GAAR tax laws deferred to 2016, won't apply to FIIs: FM

Implementation of GAAR, the controversial law against tax avoidance through foreign investments, has been deferred by two years to 1 April 2016, Finance Minister P Chidambaram said today.

Following the P Chidambaram's announcement, the Sensex shot up 155 points to 19829 levels while the Nifty broke 6000. The move is likely to assuage foreign investor sentiments, who are opposed to the controversial rule.

The finance ministry had earlier said it would implement GAAR (General Anti-Avoidance Rules) from April, 2014.

The deferral of General Anti-Avoidance Rules had been expected, but supported markets on a day in which data showed India's headline inflation rose at its slowest pace in three years.


Announcing that the government has accepted the major recommendations of the Parthasarthi Shome committee, which was last year appointed to look into the concerns of foreign investors, Chidambaram said the tax proposal will not apply to foreign institutional investors run by by NRIs and will also enure that the same income is not taxed twice.In other words, investments made by Non-Resident Indians (NRIs) will not be covered by the provisions of GAAR.

However, those arrangements which are aimed at only obtaining tax benefit would be considered as 'impermissible arrangement' and would attract GAAR.

The minimum threshold to come under GAAR will be Rs 3 crore, Chidambaram said.

He also clarified that that GAAR rules will override over an existing tax avoidance agreement.

The assessee shall have an opportunity to prove that the arrangement is not an impermissible avoidance arrangement, added Chidambaram.

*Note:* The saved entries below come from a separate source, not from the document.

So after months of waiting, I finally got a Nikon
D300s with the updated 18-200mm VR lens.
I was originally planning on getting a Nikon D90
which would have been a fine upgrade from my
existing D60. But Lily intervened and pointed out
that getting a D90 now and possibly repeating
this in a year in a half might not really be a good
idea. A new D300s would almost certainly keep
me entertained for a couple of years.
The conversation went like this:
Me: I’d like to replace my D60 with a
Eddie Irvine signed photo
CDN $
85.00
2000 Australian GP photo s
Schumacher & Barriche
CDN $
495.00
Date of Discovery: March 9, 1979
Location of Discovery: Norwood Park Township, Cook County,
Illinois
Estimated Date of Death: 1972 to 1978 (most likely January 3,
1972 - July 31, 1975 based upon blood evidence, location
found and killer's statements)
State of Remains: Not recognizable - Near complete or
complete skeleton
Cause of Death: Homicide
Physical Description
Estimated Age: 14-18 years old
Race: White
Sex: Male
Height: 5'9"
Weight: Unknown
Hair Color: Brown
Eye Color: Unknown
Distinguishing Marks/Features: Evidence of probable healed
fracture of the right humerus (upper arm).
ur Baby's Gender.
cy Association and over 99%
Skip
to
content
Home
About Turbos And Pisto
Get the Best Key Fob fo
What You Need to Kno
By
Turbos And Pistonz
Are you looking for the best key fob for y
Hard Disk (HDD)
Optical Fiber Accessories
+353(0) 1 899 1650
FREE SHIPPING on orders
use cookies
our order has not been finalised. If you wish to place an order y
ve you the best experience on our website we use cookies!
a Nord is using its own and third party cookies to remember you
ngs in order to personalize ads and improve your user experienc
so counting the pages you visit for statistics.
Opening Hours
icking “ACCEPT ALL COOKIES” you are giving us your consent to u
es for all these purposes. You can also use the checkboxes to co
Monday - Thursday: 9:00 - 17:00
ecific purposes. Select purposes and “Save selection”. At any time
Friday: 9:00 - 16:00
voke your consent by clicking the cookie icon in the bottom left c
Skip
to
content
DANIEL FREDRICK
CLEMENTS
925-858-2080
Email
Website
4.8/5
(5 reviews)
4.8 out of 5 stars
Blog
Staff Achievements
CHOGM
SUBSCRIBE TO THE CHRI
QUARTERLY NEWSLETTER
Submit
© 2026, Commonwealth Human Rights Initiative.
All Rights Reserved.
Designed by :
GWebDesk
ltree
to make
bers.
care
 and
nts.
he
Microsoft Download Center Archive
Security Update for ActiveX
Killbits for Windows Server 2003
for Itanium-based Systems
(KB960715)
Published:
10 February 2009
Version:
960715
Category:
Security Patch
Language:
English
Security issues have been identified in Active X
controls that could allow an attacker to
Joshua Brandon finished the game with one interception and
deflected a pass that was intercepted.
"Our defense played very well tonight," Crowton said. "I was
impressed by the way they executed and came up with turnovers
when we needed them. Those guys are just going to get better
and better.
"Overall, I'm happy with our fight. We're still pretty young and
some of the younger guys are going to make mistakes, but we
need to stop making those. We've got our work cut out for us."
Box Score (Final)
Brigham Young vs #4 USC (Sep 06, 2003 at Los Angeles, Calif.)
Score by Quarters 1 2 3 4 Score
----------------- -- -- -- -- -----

GAAR (General Anti-Avoidance Rules), which was proposed in 2012-13 budget with a view to preventing tax evasion, evoked sharp reactions from foreign as well as domestic investors who feared that unbridled powers to taxmen would result in harassment of investors.

Chapter 10A of the Income Tax Act deals with taxation of investments. GAAR became part of the law when the finance bill was passed by Parliament, said Chidambaram today.

"An arrangement, the main purpose of which is to obtain a tax benefit, would be considered as an impermissible avoidance arrangement, Chidambaram added.

Chidambaram asked why GAAR and specific anti-avoidance rules (SAAR) were both in force, and only one of them would apply.

Time limits will be provided for action by various authorities under GAAR, he said.

Here are the highlights of the amendments:

•If a tax structure is impermissible, GAAR will apply

•No treaty override in new provision

• GAAR will ensure same income is not taxed twice in the hands of the same taxpayer in the same year or in the next assessment year

• GAAR will not apply to such FIIs that choose not to take any benefit under section 90 and 90A of the IT Act

• If there is a tax avoidance arrangement, the existing provisions of the IT act say that GAAR provisions will prevail

Even Planning Commission chairman Montek Singh Ahluwalia termed the GAAR deferral as a step in the right direction as investors had started viewing the controversial tax norms as a negative.

Meanwhile Mukesh Butani, chairman, BMR Advisors, told CNBC-TV18,"The revenue department has not been liking the recommendations of the expert panel. The Finance Minister seems to have done a balancing act. He has to listen both the sides.